- Problem -
Could you repeat the listing below with each "Remplacement" switched to "Substitution" and everything else unchanged? Leave the pictures out.

[Dataset entries]
◇ ◇ ◇ ◇ ◇ ◇ ◇
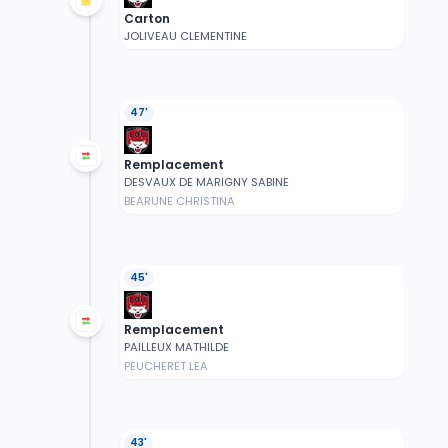
Carton
JOLIVEAU CLEMENTINE
47'
Remplacement
DESVAUX DE MARIGNY SABINE
BEARUNE CHRISTINA
45'
Remplacement
PAILLEUX MATHILDE
PEUCHERET LEA
43'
◇ ◇ ◇ ◇ ◇ ◇ ◇
- Reply to the exercise -
Carton
JOLIVEAU CLEMENTINE
47'
Substitution
DESVAUX DE MARIGNY SABINE
BEARUNE CHRISTINA
45'
Substitution
PAILLEUX MATHILDE
PEUCHERET LEA
43'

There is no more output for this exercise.